The OGC supported initiatives to encourage better supplier relations, sustainable procurement, the benefits of utilising smaller suppliers and the potential of eProcurement. Representing the UK at the European Union (EU), the organisation assisted with the public sector application of EU procurement rules within the United Kingdom.

==Kelly Programme==
In December 2003 Sir Christopher Kelly wrote for the OGC a Report to the Chancellor of the Exchequer: Increasing Competition and Improving Long-Term Capacity Planning in the Government Market Place, with an accompanying Action Plan, which included several findings related to the government’s ability to approach the market as a unified, knowledgeable client. An aim of the report was "to consider what further steps can be taken to increase competition and encourage better long-term capacity planning in markets where the Government possesses significant purchasing power". In response the OGC mandated its Government Marketplace Division to focus on implementing the report's recommendations by undertaking research on projected demand and supply to produce proposals for more strategic management of public sector procurement in specific markets; making improvements to two-way communication in the marketplace; and issuing guidance on market creation to stimulate competition. This programme of work has been referred to as the "Kelly Programme".

==Best practice models==
The organisation used to act as sponsor for best practices in project, programme, risk and service management:

- Managing Successful Programmes (MSP)
- Projects in Controlled Environments (PRINCE2)
- Management of Risk (M_o_R)
- Portfolio Management (MoP)
- Value Management (MoV)
- Information Technology Infrastructure Library (ITIL)
- Portfolio, Programme and Project Offices (P3O)

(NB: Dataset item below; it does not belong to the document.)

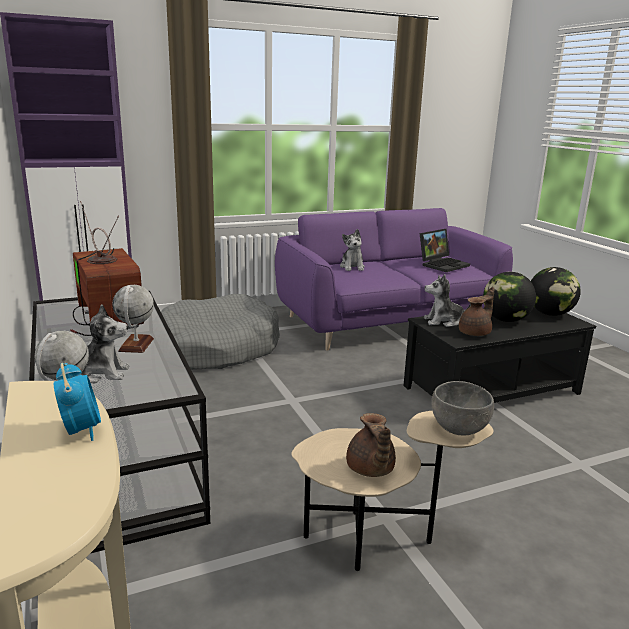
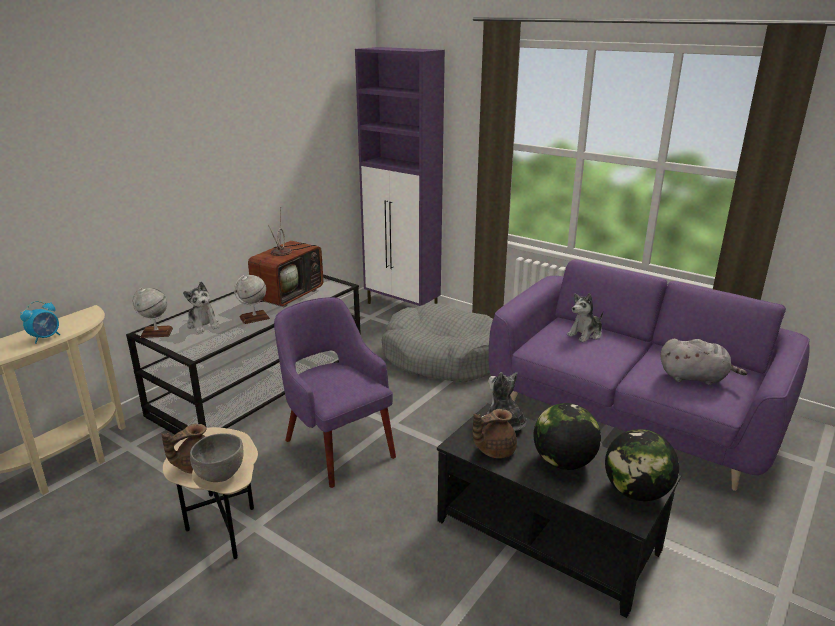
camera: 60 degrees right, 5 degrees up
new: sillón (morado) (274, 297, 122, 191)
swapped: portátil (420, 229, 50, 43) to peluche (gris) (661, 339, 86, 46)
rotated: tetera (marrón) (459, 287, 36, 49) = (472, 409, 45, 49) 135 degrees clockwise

These areas of best practice are now owned jointly by the UK government and Capita, being managed by Axelos.

==International role==
The OGC was a member of Procurement G6, an informal group leading the use of framework agreements and e-procurement instruments in public procurement.

==Logo==

The problematic logo.

On 24 April 2008 it was reported in the Daily Telegraph that a new logo for OGC had been introduced at the cost of £14,000. The logo caused embarrassment to the organisation due to its unintended sexual suggestiveness (appearing to show a man masturbating) when rotated 90° clockwise. A spokesman for OGC said, "It is not inappropriate to an organisation that's looking to have a firm grip on Government spend."